**Direction**.
Retype the records below word for word, from the line with "10 h 35 min is written." to the line with "Recorded time: 5 h 57 min", both lines included.

Data items:
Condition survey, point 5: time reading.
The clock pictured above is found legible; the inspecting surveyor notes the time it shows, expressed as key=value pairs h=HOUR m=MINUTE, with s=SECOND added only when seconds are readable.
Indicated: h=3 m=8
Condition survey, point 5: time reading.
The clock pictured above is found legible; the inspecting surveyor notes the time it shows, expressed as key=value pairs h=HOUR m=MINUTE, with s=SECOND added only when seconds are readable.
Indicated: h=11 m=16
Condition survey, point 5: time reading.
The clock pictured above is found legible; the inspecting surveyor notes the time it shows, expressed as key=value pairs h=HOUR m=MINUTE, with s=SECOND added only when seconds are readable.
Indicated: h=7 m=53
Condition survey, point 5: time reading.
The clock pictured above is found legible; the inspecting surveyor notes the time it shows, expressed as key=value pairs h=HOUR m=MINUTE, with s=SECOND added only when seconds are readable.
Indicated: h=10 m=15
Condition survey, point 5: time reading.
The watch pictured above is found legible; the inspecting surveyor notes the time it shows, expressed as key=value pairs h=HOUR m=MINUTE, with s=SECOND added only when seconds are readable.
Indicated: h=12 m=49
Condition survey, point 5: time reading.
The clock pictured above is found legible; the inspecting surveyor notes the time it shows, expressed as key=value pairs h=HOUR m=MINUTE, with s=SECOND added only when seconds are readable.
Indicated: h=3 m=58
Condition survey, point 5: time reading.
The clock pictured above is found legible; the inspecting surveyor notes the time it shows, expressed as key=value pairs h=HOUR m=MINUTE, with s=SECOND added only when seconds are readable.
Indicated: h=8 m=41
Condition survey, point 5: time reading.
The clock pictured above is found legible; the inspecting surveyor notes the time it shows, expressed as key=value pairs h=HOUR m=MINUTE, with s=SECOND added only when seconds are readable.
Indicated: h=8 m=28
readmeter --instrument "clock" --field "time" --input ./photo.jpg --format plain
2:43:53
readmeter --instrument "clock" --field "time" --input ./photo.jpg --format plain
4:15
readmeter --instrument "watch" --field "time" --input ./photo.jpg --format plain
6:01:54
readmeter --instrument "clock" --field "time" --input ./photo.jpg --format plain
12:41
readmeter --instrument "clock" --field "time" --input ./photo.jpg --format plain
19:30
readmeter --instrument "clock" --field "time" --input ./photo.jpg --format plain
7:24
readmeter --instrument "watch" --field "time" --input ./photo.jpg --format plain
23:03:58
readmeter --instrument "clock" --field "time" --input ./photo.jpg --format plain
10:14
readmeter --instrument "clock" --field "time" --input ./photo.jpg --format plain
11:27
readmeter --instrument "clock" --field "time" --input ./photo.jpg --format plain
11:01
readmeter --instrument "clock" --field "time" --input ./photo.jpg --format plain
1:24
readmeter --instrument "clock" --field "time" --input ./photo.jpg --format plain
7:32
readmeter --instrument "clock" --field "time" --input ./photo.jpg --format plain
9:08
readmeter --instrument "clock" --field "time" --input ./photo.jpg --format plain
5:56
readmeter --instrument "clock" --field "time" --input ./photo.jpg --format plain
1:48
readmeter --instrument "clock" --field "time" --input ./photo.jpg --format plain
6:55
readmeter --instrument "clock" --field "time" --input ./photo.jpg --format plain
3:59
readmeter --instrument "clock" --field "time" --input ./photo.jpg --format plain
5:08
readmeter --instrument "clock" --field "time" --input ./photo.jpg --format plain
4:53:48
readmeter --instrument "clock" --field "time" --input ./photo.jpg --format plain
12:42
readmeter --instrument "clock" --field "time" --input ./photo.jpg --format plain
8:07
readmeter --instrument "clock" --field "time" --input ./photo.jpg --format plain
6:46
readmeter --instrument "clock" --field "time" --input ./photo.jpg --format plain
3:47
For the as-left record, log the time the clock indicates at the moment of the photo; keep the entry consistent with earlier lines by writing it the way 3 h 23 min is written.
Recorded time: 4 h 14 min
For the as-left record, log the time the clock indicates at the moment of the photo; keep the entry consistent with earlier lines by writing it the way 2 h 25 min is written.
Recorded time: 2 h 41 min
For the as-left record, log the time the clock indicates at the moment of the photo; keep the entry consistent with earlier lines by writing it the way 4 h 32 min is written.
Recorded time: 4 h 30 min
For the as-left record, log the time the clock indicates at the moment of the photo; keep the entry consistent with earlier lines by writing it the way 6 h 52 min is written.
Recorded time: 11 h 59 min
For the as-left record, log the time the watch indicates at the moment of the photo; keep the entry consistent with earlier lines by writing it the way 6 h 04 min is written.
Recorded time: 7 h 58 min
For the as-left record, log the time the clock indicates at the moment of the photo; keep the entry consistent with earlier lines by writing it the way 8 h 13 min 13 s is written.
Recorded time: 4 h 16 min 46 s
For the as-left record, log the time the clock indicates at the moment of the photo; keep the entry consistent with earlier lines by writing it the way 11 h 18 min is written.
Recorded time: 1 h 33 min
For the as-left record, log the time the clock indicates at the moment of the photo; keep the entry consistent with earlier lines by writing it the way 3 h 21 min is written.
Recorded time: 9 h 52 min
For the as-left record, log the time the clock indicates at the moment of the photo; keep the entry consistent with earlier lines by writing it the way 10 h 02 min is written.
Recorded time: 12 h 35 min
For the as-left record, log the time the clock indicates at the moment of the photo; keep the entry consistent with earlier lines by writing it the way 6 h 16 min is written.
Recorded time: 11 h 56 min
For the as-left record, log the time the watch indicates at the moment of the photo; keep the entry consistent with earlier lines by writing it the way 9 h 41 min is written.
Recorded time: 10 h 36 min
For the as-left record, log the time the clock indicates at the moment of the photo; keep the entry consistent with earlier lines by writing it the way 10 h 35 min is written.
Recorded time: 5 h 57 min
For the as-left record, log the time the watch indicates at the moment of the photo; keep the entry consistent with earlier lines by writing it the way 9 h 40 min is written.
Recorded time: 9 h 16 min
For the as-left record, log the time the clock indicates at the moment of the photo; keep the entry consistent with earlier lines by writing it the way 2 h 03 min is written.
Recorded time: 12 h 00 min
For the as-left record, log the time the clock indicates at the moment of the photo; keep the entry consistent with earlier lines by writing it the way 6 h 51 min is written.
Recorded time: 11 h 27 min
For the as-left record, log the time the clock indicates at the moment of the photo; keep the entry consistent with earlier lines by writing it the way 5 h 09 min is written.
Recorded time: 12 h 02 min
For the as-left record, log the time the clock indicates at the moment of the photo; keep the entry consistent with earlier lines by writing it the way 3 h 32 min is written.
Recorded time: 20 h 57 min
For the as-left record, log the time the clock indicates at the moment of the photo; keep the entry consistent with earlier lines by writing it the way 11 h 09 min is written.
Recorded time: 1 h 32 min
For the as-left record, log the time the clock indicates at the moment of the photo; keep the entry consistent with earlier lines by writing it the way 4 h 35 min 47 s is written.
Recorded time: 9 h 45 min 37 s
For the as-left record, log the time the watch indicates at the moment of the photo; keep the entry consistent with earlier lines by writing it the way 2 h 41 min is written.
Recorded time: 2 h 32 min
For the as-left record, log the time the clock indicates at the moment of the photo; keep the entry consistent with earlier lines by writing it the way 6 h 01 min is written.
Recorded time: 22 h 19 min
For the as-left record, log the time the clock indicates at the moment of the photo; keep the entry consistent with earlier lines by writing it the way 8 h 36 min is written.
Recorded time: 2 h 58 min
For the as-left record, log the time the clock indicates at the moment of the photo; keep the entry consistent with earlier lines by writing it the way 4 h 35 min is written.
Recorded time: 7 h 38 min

**Answer for this exercise**.
For the as-left record, log the time the clock indicates at the moment of the photo; keep the entry consistent with earlier lines by writing it the way 10 h 35 min is written.
Recorded time: 5 h 57 min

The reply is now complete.